Convert every line of the records below into a Markdown table with two columns, Row and Line, numbering each line and leaving out blank lines. Do not include the pictures in your answer.

■ Source material:
┄┄┄┄┄┄
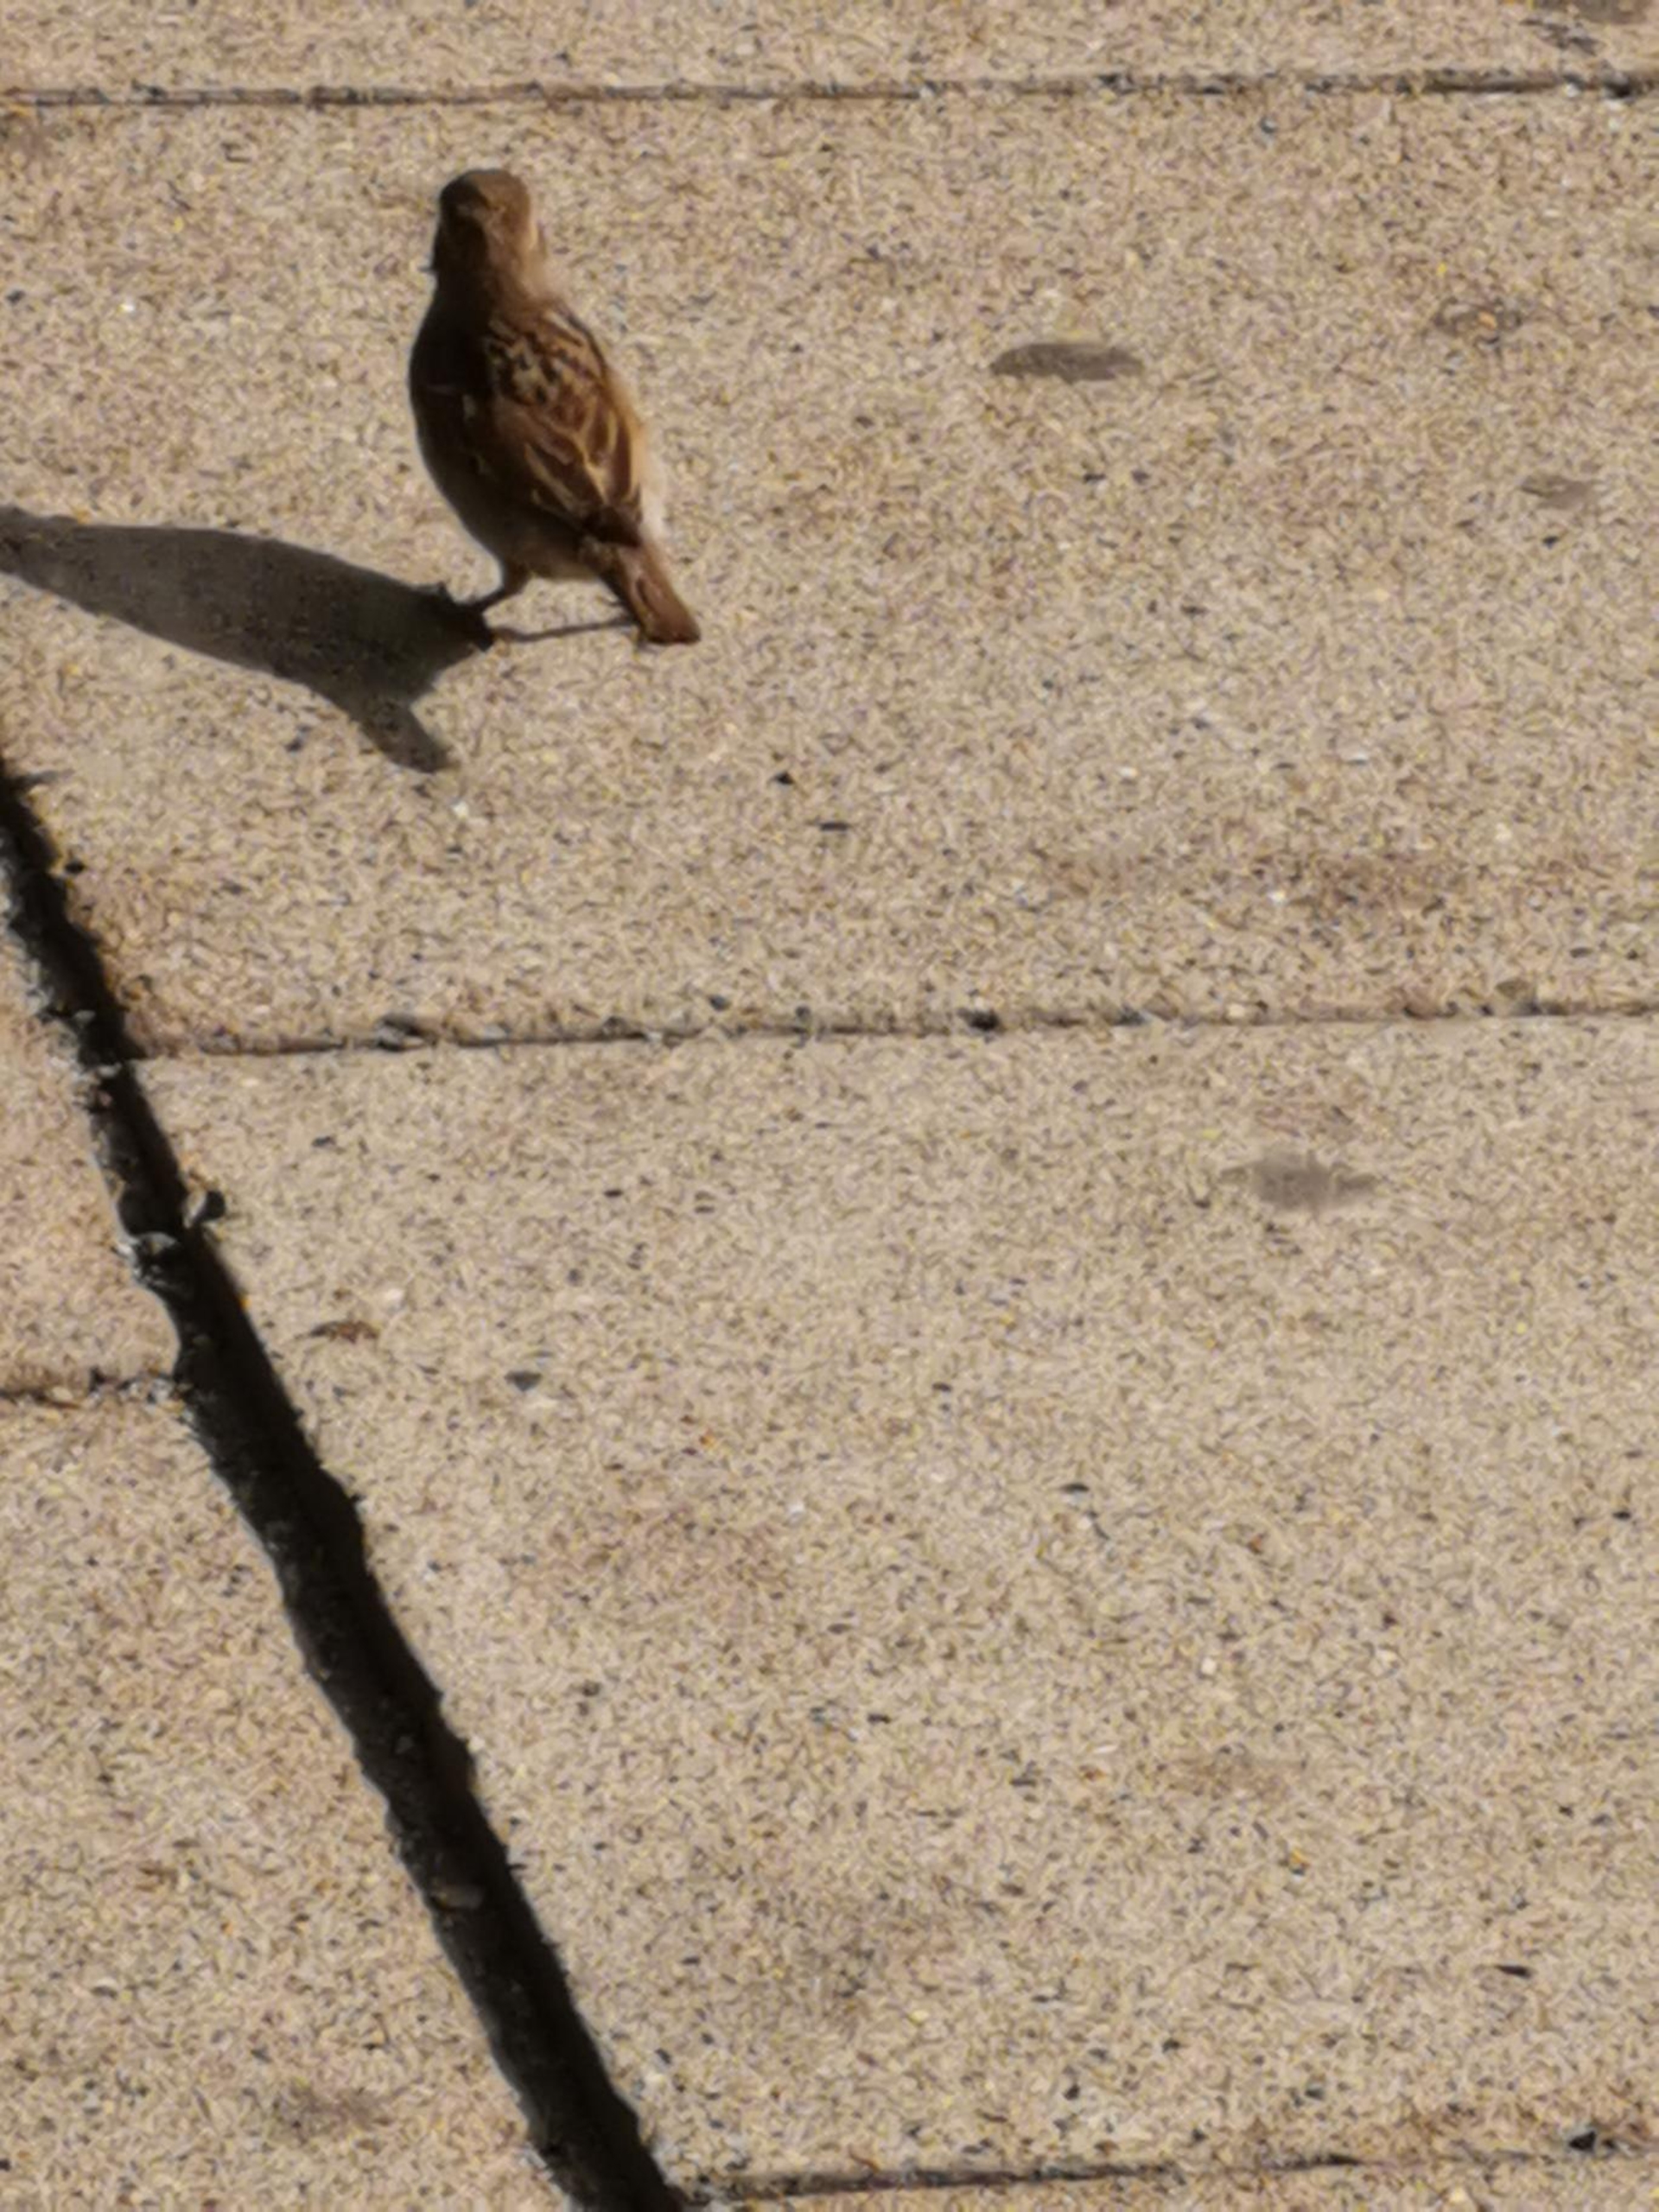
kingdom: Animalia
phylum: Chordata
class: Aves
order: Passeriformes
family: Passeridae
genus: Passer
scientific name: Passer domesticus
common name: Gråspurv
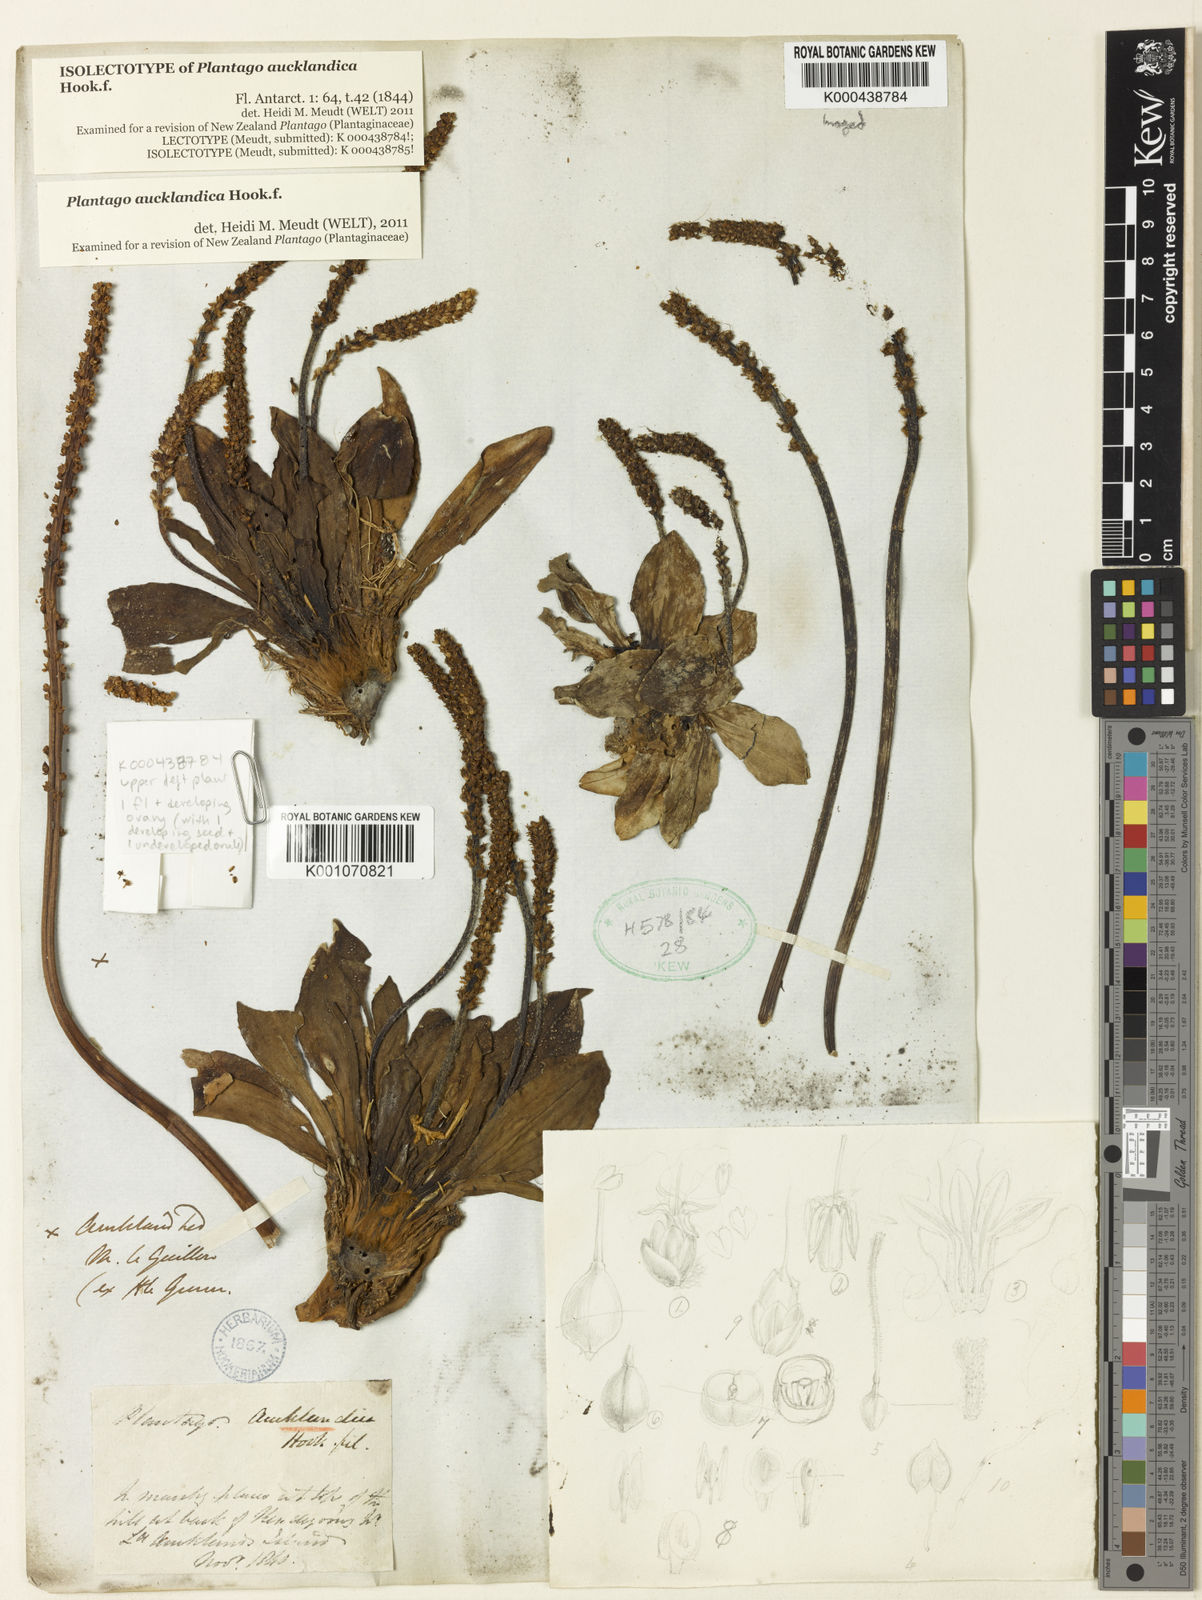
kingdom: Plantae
┄┄┄┄┄┄
■ The result:
| Row | Line |
|---|---|
| 1 | kingdom: Animalia |
| 2 | phylum: Chordata |
| 3 | class: Aves |
| 4 | order: Passeriformes |
| 5 | family: Passeridae |
| 6 | genus: Passer |
| 7 | scientific name: Passer domesticus |
| 8 | common name: Gråspurv |
| 9 | kingdom: Plantae |